L’inventeur de l’électricité, Thomas Edison, n’est pas épargné par l’exofiction. Il devient, Dans l’ombre d’Edison de Dominike Audet, un héros romantique qui ne demande qu’à ouvrir son cœur à sa jeune protégée et chercheuse.
Les écrivains ne sont plus centrés sur leur nombril. Ce reproche qu’on a souvent pu leur adresser est passé de mode depuis quelques années. Plus ouverts sur l’extérieur, les romanciers d’exofictions préfèrent analyser la psyché de leur voisin. Si l’écrivain d’autofiction ne parvenait jamais à réparer le passé, à le reconstruire et à réécrire son histoire personnelle puisque, au fond, il connaissait toujours la « vérité vraie » de sa vie, l’exofiction répare ce mal.
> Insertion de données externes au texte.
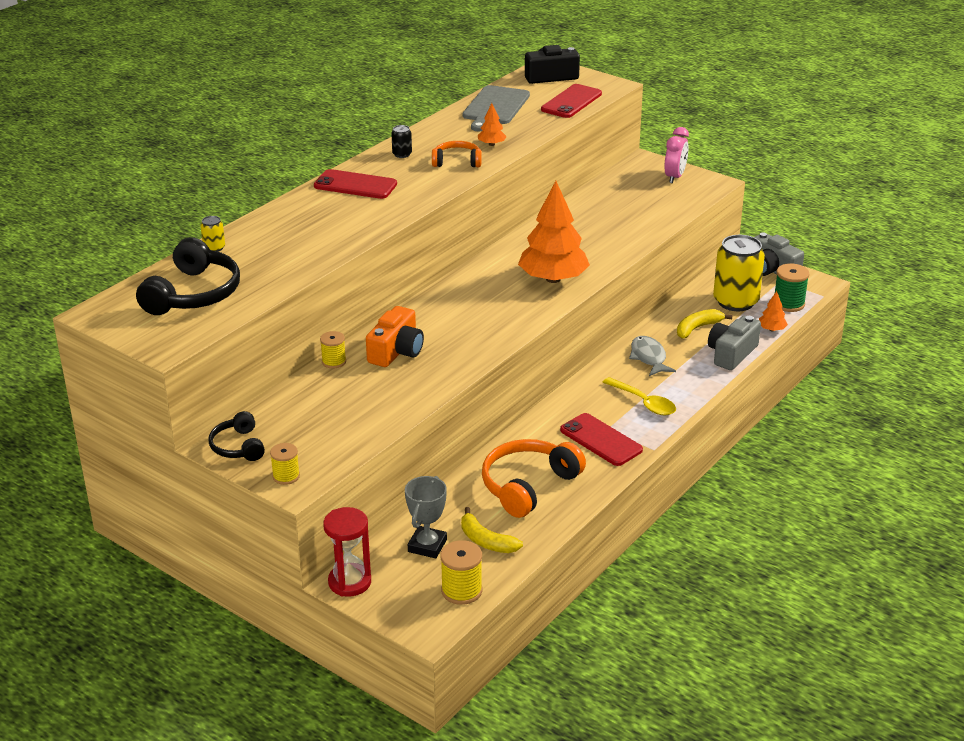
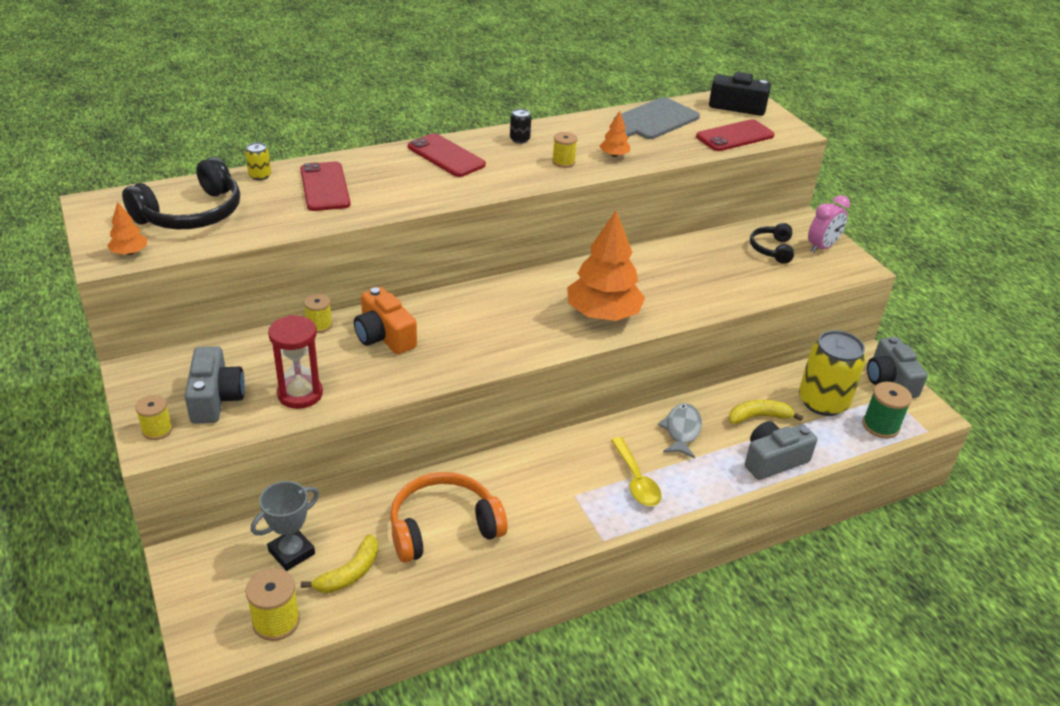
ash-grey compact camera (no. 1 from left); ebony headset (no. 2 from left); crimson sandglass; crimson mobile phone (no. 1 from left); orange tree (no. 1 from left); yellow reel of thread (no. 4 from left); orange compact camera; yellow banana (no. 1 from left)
Le réel de l’autre est plus malléable, d’autant plus quand la personnalité dont l’écrivain s’empare vient d’un autre siècle. Les souvenirs s’effacent avec le temps, les témoins disparaissent, et, là, l’écrivain apparaît pour réécrire l’Histoire. Non officielle, peut-être, cette Histoire n’en est pas moins tangible.
2 Commentaires
mata masala Catherine
12/03/2023 à 21:39
Un article très, très intéressant car c'est une notion que j'ignorais totalement par rapport à l'autofiction. Félicitation et merci pour cette recherche.
Willy Kangulumba Munzenza
10/03/2024 à 14:47
Effectivement, il s'agit d'un néologisme que beaucoup de gens ignorent encore. C'est comme le concept du "vévéfisme" que j'ai forgé en 2014. Il faut donc savoir chercher, car la création est en mouvement! Et qui cherche, trouve!